Our actions are guided by medical ethics and the principles of impartiality, independence and neutrality. In addition to providing lifesaving care, we also bear witness to what we see in the field. We bring attention to the suffering that we witness – with the hope of ultimately improving the situation. Because – as our then International President, Medical Doctor James Orbinski said when accepting the Nobel Peace Prize on behalf of MSF in 1999 – "We are not sure that words can always save lives, but we know that silence can certainly kill".
The readers of The Nordic Psychiatrist are psychiatrists or training to be. Is there psychiatrist working in MSF? What kind of work do they do?
Caroline Norderhaug: Mental health is of great importance in field clinics. Many projects can benefit from having a psychiatrist as a part of both longer-term projects as well as the emergency response teams. I have worked in a clinic in Lebanon, bordering Syria. The population in this area is cut off from health services both from Syria, as the border has been closed for years, as well as services in Lebanon. The awareness of mental health in the area is low and many of the patients in the clinic have traumatic experiences from the war in Syria. We saw a high incidence of psychotic symptoms, developmental disorders as well as trauma related disorders. The psychiatrist helps with the diagnostic understanding and provides training in this area for the general practitioners, as well as making medical and drug evaluations. Combined with mental health teams providing therapy sessions and outreach related activities to provide awareness and psychoeducation, the work is both preventive, curative and maintaining.
My last mission was in Sudan with the refugees from the Tigray region. The emergency response included mental health services as the only serious provider in the camp. We saw people in the refugee camps with both acute onset of severe mental health symptoms, as well as patients with longer term mental health illnesses who had been forced to leave their medications under traumatic circumstances. Many patients also arrived in the clinic with psychosomatic symptoms, various types of dissociative symptoms and epileptic-like seizures. The mental health team is crucial in providing proper evaluations and treatment for these patients as this specialization is not common in areas where MSF responds. The psychiatrist is an important medical professional in the clinic when it comes to providing treatment, training for the general MD´s and collaboration with the psychologists and counsellors in the team.

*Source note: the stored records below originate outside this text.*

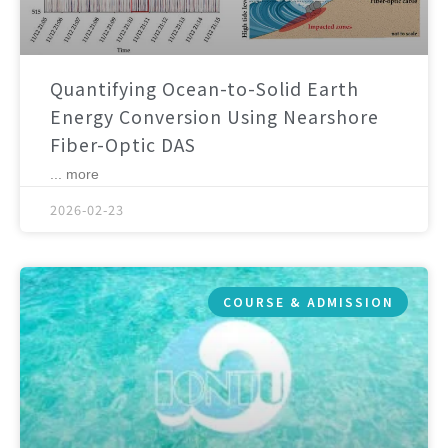
Quantifying Ocean-to-Solid Earth
Energy Conversion Using Nearshore
Fiber-Optic DAS
... more
2026-02-23
COURSE & ADMISSION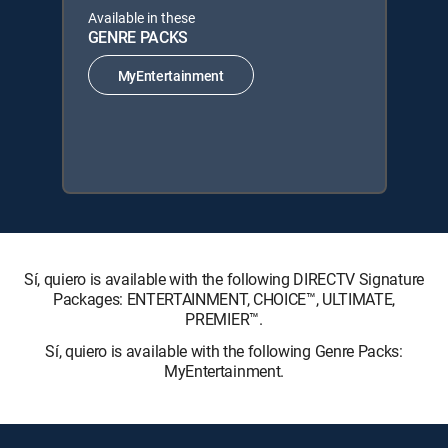
Available in these
GENRE PACKS
MyEntertainment
Sí, quiero is available with the following DIRECTV Signature
Packages: ENTERTAINMENT, CHOICE™, ULTIMATE,
PREMIER™.
Sí, quiero is available with the following Genre Packs:
MyEntertainment.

What kind of support systems do MSF have for people working for the organization? Many health professionals must have seen and experienced a lot of suffering and dramatic incidents?
Caroline Norderhaug and Shanti Gylseth Sachane: It is not only dramatic incidents that can cause distress. Working and living in demanding conditions far away from friends and family might also cause psychological and emotional distress. MSF provides training in what to expect in the field, which contextual and inter-relational stressors or challenges are most common during an assignment. Staff is also trained in how to cope with dramatic incidents, accumulative stress, and working in difficult conditions before going on your first mission. During the mission, staff has access to support from both HR and psychologists in their local offices when needed.

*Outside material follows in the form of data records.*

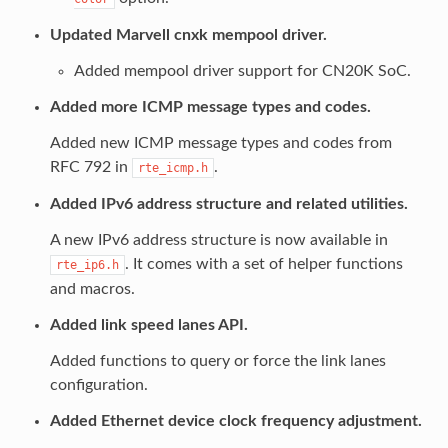
Updated Marvell cnxk mempool driver.
Added mempool driver support for CN20K SoC.
Added more ICMP message types and codes.
Added new ICMP message types and codes from
RFC 792 in
.
rte_icmp.h
Added IPv6 address structure and related utilities.
A new IPv6 address structure is now available in
. It comes with a set of helper functions
rte_ip6.h
and macros.
Added link speed lanes API.
Added functions to query or force the link lanes
configuration.
Added Ethernet device clock frequency adjustment.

All our Operational Centres also have their respective Psychosocial Care Units, consisting of up to three psychologists, depending on the size of the Operational Centre, which provide psychosocial support when needed during a mission. After a mission you have a debrief session with a psychologist, and follow-up sessions if needed. You can also ask for a referral to an external psychologist if you feel you need longer term follow-up. MSF is furthermore working on raising awareness of how working in the field can impact a person and underlining how important it is to talk about this not only with psychologists, but with peers, in order to normalize and support fellow colleagues – both internationally and locally hired staff.

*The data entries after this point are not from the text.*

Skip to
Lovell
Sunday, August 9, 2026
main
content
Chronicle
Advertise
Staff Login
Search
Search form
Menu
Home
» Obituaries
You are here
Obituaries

Would you recommend MSF as a place to work for psychiatrists?
Caroline Norderhaug: If you would like to use your field of expertise to service a population in crucial need of mental health care, where you as a practitioner can have an impact on individual patients as well as local workers for MSF - I would highly recommend working for DBW.
If so, how can people get in touch with the organization to find out if they can contribute in any way?
Luwam Bede: If you are in Norway, you can send an e-mail to email@example.com with your CV and all your questions. We want all potential applicants to participate in an information meeting about fieldwork, to really know what we are looking for and to learn more about what we offer – and find out if fieldwork with MSF is something you wish to engage in. You can find all relevant information on the website of your local MSF office. We continue to see a need for mental health workers in MSF and look forward to hearing from you!